* [DIRECTIONS]: Look below for the line that contains "right knee: (81, 411)", then quote it and all the lines after it, exactly, with the pictures left out.

* [EXTRACTED INFORMATION]:
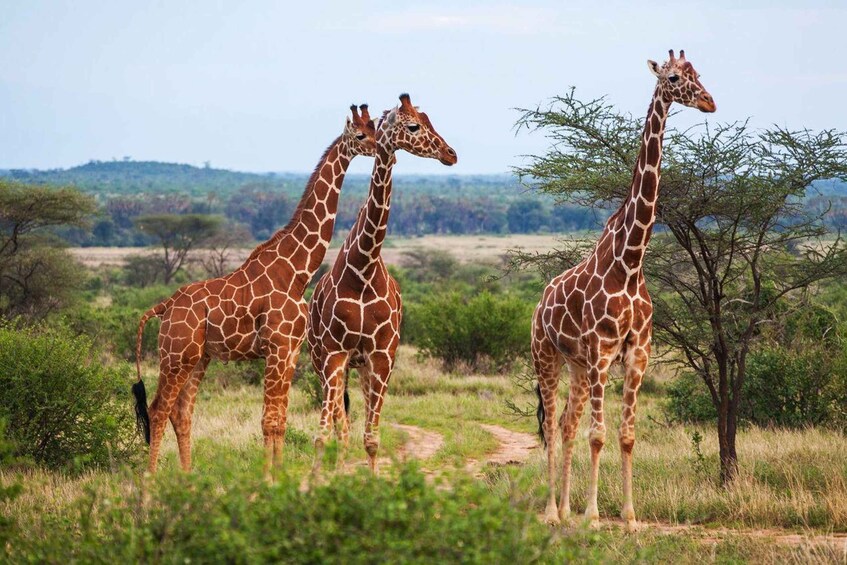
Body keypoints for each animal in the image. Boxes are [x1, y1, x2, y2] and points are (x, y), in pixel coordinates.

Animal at [132, 105, 377, 477]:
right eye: (361, 135)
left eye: (376, 128)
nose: (381, 149)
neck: (297, 272)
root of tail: (164, 306)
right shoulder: (276, 347)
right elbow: (268, 420)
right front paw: (267, 477)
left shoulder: (290, 351)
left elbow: (281, 420)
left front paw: (278, 473)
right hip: (175, 355)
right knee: (159, 408)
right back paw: (152, 478)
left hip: (198, 357)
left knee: (181, 411)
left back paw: (187, 477)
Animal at [307, 93, 457, 473]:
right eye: (414, 125)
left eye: (429, 119)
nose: (450, 153)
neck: (364, 268)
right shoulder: (334, 354)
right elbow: (324, 434)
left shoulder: (382, 355)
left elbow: (372, 438)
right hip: (323, 361)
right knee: (339, 424)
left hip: (364, 366)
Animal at [532, 50, 715, 529]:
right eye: (674, 78)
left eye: (698, 74)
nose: (709, 102)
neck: (630, 262)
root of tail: (539, 302)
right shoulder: (602, 349)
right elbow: (598, 435)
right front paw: (595, 517)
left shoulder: (637, 353)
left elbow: (627, 435)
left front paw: (630, 518)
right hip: (547, 356)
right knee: (552, 425)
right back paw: (551, 512)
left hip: (578, 367)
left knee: (567, 424)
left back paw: (564, 509)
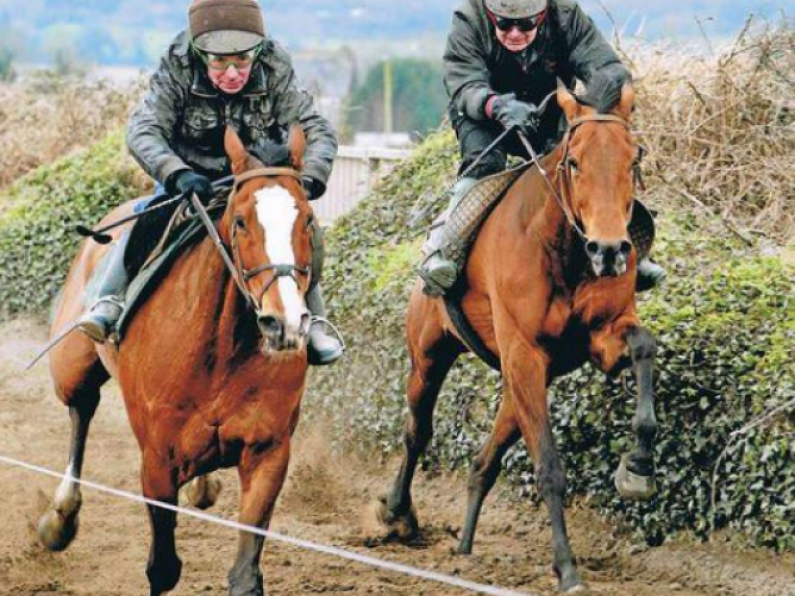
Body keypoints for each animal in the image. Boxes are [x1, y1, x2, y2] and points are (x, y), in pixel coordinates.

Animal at [38, 125, 318, 596]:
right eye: (240, 221)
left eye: (309, 221)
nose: (284, 322)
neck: (221, 349)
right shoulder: (157, 461)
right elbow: (163, 568)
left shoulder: (268, 450)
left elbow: (245, 575)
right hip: (72, 367)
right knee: (81, 411)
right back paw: (60, 518)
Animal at [378, 81, 660, 592]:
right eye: (574, 162)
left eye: (633, 160)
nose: (610, 250)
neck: (564, 251)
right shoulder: (524, 354)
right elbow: (548, 465)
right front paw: (566, 567)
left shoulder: (603, 337)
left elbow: (644, 347)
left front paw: (638, 468)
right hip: (429, 354)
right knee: (417, 430)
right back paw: (397, 514)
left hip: (516, 387)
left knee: (483, 461)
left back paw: (465, 547)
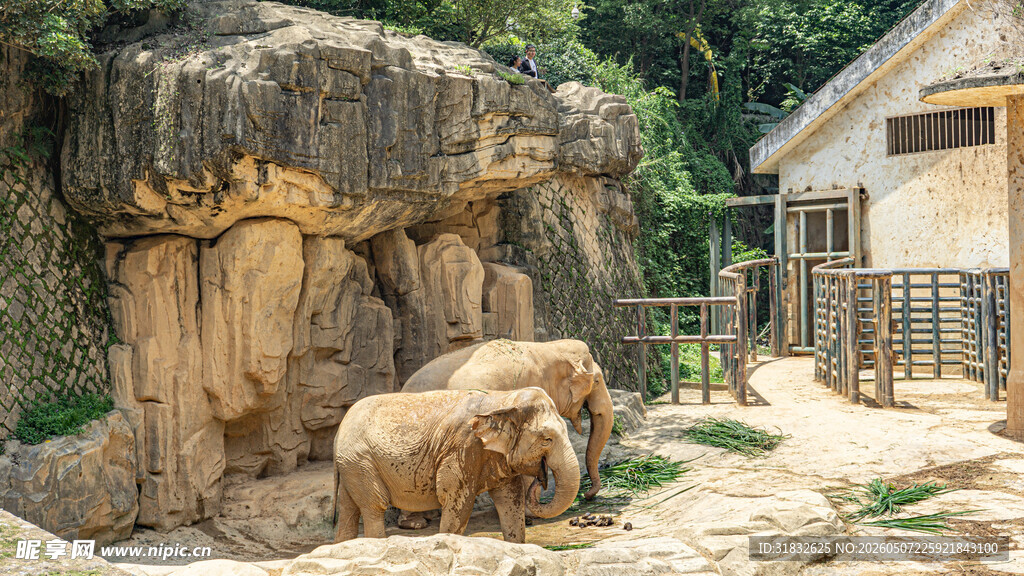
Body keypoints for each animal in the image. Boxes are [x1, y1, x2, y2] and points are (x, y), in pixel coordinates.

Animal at [332, 387, 580, 543]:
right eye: (547, 439)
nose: (541, 481)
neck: (503, 399)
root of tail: (339, 431)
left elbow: (511, 499)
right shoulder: (462, 447)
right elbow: (457, 501)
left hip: (351, 464)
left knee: (348, 508)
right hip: (360, 460)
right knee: (374, 506)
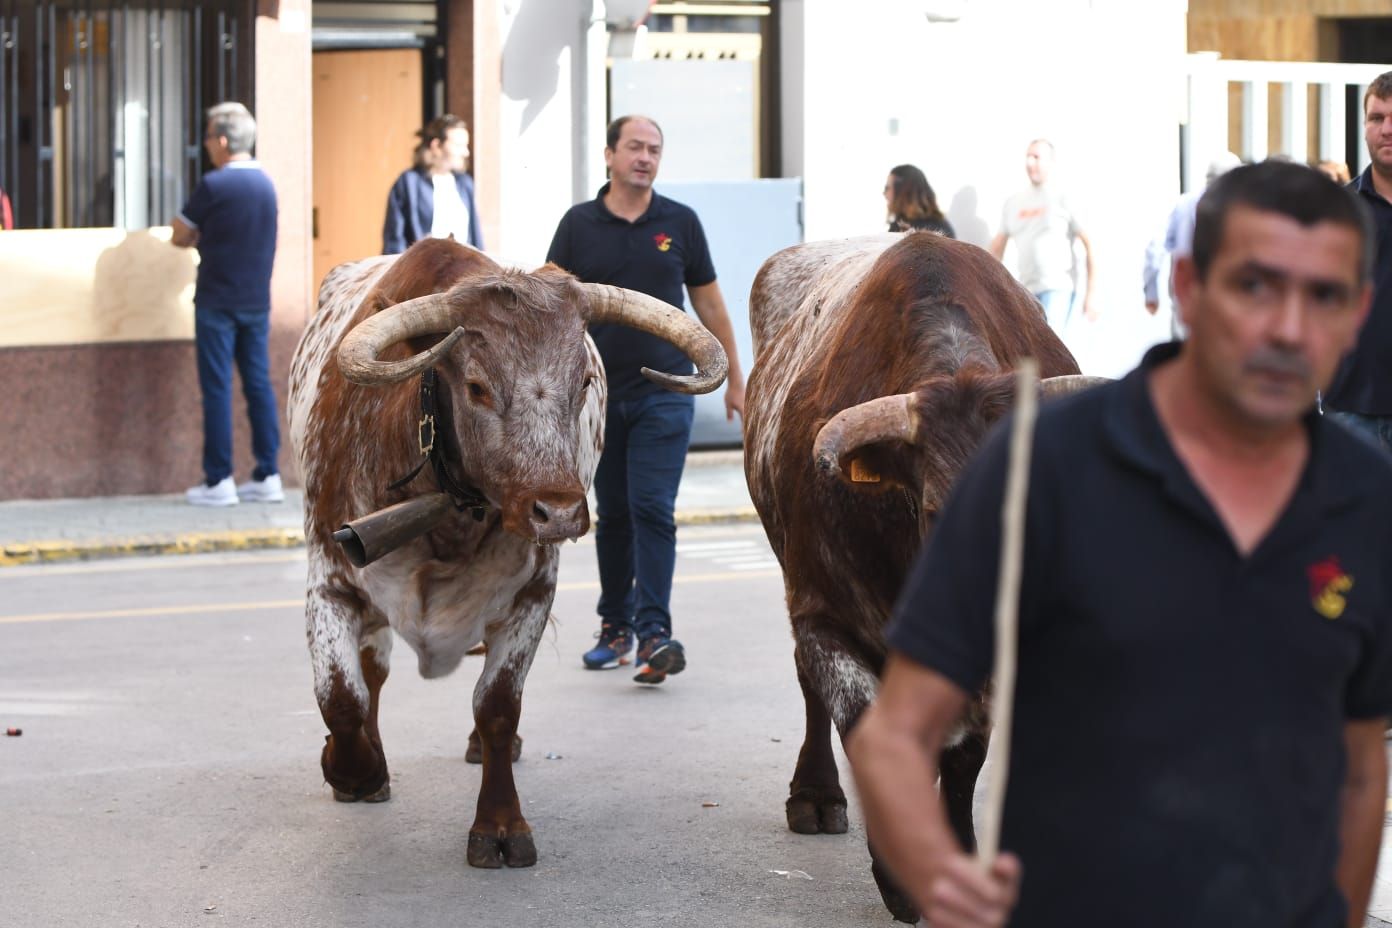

* [YOUR SOLUTION]:
right knee: (81, 411)
right back paw: (60, 518)
Animal at [378, 81, 660, 592]:
right eye: (574, 162)
left eye: (633, 160)
nose: (610, 250)
neck: (564, 251)
right shoulder: (524, 354)
right elbow: (548, 465)
right front paw: (566, 567)
left shoulder: (603, 337)
left elbow: (644, 347)
left front paw: (638, 468)
right hip: (429, 354)
right knee: (417, 430)
right back paw: (397, 514)
left hip: (516, 387)
left knee: (483, 461)
left back paw: (465, 547)
Body keypoints for each animal in the image. Boxes are [x1, y1, x2, y2] and points are (x, y), in pixel coordinates.

Animal at [332, 387, 580, 543]:
right eye: (547, 439)
nose: (541, 481)
neck: (503, 399)
root of tail: (339, 431)
left elbow: (511, 499)
right shoulder: (462, 447)
right elbow: (457, 501)
left hip: (351, 464)
left knee: (348, 508)
right hip: (360, 460)
right knee: (374, 506)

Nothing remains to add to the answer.